Virtual reality (VR) teleoperation has emerged as a promising approach for controlling humanoid robots in complex manipulation tasks. However, traditional teleoperation systems rely on inverse kinematics (IK) solvers and hand-tuned PD controllers, which struggle to handle external forces, adapt to different users, and produce natural motions under dynamic conditions. In this work, we propose a learning-based neural teleoperation framework that replaces the conventional IK+PD pipeline with learned policies trained via reinforcement learning. Our approach learns to directly map VR controller inputs to robot joint commands while implicitly handling force disturbances, producing smooth trajectories, and adapting to user preferences.

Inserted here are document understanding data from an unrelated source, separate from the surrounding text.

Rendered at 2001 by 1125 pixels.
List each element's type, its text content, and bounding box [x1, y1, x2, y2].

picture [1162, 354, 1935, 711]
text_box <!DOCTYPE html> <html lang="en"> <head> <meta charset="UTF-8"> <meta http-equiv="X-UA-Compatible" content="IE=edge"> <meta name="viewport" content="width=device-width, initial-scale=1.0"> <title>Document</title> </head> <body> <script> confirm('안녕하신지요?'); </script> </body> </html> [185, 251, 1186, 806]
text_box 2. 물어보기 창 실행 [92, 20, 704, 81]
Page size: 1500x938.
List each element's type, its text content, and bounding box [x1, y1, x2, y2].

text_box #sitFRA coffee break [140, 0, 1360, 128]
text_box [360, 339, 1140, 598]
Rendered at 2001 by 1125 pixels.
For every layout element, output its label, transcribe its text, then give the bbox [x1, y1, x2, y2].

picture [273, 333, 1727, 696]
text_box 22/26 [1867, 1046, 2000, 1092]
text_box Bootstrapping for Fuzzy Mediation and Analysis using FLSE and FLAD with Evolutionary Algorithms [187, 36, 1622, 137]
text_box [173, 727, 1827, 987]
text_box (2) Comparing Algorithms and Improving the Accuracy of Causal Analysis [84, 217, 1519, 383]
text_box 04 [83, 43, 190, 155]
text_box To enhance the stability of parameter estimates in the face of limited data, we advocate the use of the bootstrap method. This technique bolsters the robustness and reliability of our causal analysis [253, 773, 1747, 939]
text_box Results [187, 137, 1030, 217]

We train our policies in simulation using demonstrations collected from IK-based teleoperation as initialization, then fine-tune them with force randomization and trajectory smoothness rewards. Experiments on the Unitree G1 humanoid robot demonstrate that our learned policies achieve 34% lower tracking error, 45% smoother motions, and superior force adaptation compared to the IK baseline, while maintaining real-time performance (50Hz control frequency). We validate our approach on manipulation tasks including object pick-and-place, door opening, and bimanual coordination. These results suggest that learning-based approaches can significantly improve the naturalness and robustness of humanoid teleoperation systems.

Paper Structure

This paper contains 36 sections, 15 equations, 5 figures, 3 tables.

Figures (5)

  • Figure 1: Neural teleoperation policy architecture. The network takes VR controller poses (14-dim), joint states (28-dim), and task context (6-dim) as inputs. A proprioception encoder processes robot state, followed by two hidden layers (512 and 256 units). Outputs include joint position targets and feedforward torques (14-dim each). Joint state feedback enables force adaptation through proprioceptive history. The policy is trained end-to-end using PPO with force curriculum.
  • Figure 2: End-effector tracking error during training. The learned policy (blue) improves significantly over 5000 training iterations, achieving 34% lower error than the constant IK+PD baseline (purple).
  • Figure 3: Task-specific performance comparison. Left: Success rates showing learned policy achieves 90.7% average success vs 70.7% for IK+PD. Right: Tracking errors demonstrating 2.2cm average for learned vs 4.7cm for IK+PD baseline.
  • Figure 4: End-effector trajectory smoothness comparison over 1-second motion. The learned policy (blue solid) exhibits smoother position, velocity, and acceleration profiles compared to the jerky IK+PD baseline (purple dashed). Lower acceleration standard deviation indicates reduced jerk.
  • Figure 5: Task success rate under increasing external force disturbances. The learned policy with force curriculum (blue) maintains 87% success at 30N forces, compared to 31% for IK+PD baseline (purple) and 79% for learned without curriculum (orange). Typical human interaction forces are around 15N.